Madencilerin Türkiye’nin zeytinlik alanlarında altın arama talepleri uzunca bir zamandır Zeytin Yasası’na takılıyor. Çünkü yasaya göre, hem zeytinliklerde hem de zeytinliklerin 3 km yakınındaki alanarda zeytincilik dışında hiçbir şey yapılamıyor.  Maden aranabilmesi için yapılmak istenen yasa değişikliği 4 kere TBMM’den döndü. Tarım Bakanlığı yeni bir yönetmelik hazırlayarak yasaya takılan maden şirketlerinin önünü açmaya hazırlanıyor. Yönetmelikte zeytinlik sahanın tanımı değiştirilecek. Tam bir insan işi değil mi? Şeytanca!

Yapılmak istenen değişikliğe göre, özel mülkiyet içinde yer alan zeytin ağaçları 25 dönümden küçükse artık zeytinlik saha sayılmayacak. Ülkemizde özel mülk olan zeytinliklerin yarıdan fazlasının da 25 dönümün altında olduğunu hatırlatmakta fayda var. Zeytinlik alan tanımının değişmesiyle birlikte zeytinlikler de madencilerin hizmetine açılmış olacak. Böylece isteyen maden şirketi bu alanlarda siyanürle altın çıkarma işlemini gerçekleştirebilecek ve zehrini gelecek nesillere başarıyla taşıyabilecek. Çıkaracak altın kalmadığında da, bizi zehirli toprağımızla başbaşa bırakıp çekip gidecekler.
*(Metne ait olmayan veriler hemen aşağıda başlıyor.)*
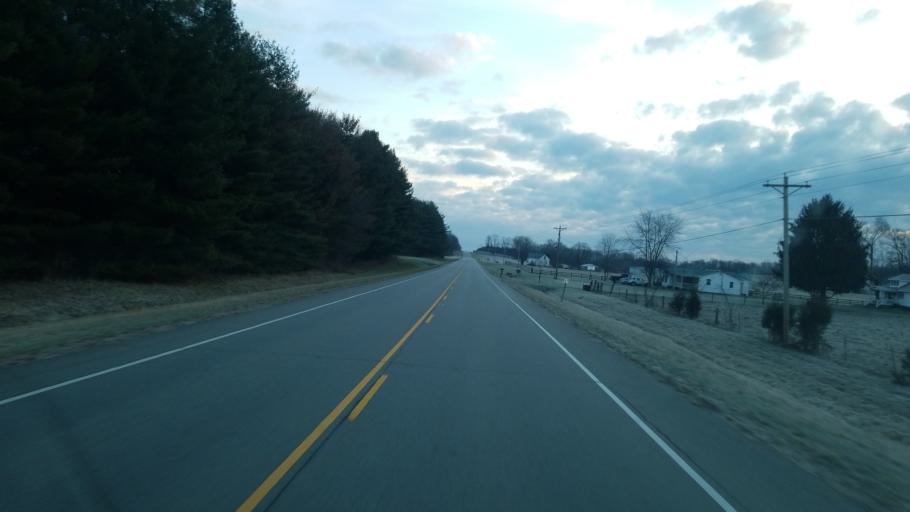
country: US
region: Ohio
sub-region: Highland County
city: Greenfield
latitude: 39.2283
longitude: -83.3750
Çanakkale ve Balıkesir zeytin üretiminin yapıldığı önemli bölgelerinden ikisi. Aynı zamanda sahip olduğu altın yataklarıyla madencilerin gözbebeği. Her iki ilin de sınırları içinde kalan Kaz Dağları bölgesinde yıllardır madencilere altın arama ruhsatı veriliyor.  Başta bölge halkı olmak üzere pek çok doğasever “Kaz Dağları’nın üstü altından daha değerlidir” diyerek bölgede siyanürle altın çıkarılmasına engel olmaya çalışıyor. Doğrudur, altın çok değerli bir madendir. Ancak çıkartılma aşamasında kullanılan siyanürün doğaya verdiği zararın geri dönüşü yok.

Çanakkale Belediye Başkanı Ülgür Gökhan, eskiden arama ruhsatı verilen Kaz Dağları’nda şu an 40’tan fazla şirkete işletme ruhsatı verildiğini söyleyerek bu konudaki kaygılarını dile getiriyor. Kaz Dağları’nın sadece o bölgede yaşayan insanların değil hepimizin sahip çıkması gereken hazinelerimizden biri olduğunu belirten Gökhan’ın altıncılara da bir mesajı var. “...İlla altın isteniyorsa, biz karılarımızn kollarındaki bilezikleri, yüzüklerimizi verelim, buradan defolup gitsinler. Bu işin şakası yok.”

İSMAİL GÜLGEÇ

Muhalefeti keskin, muhabbeti doyumsuz Entellektüel Ayı’nın barına misafir olma mutluluğuna erişmiş herkesin başı sağolsun.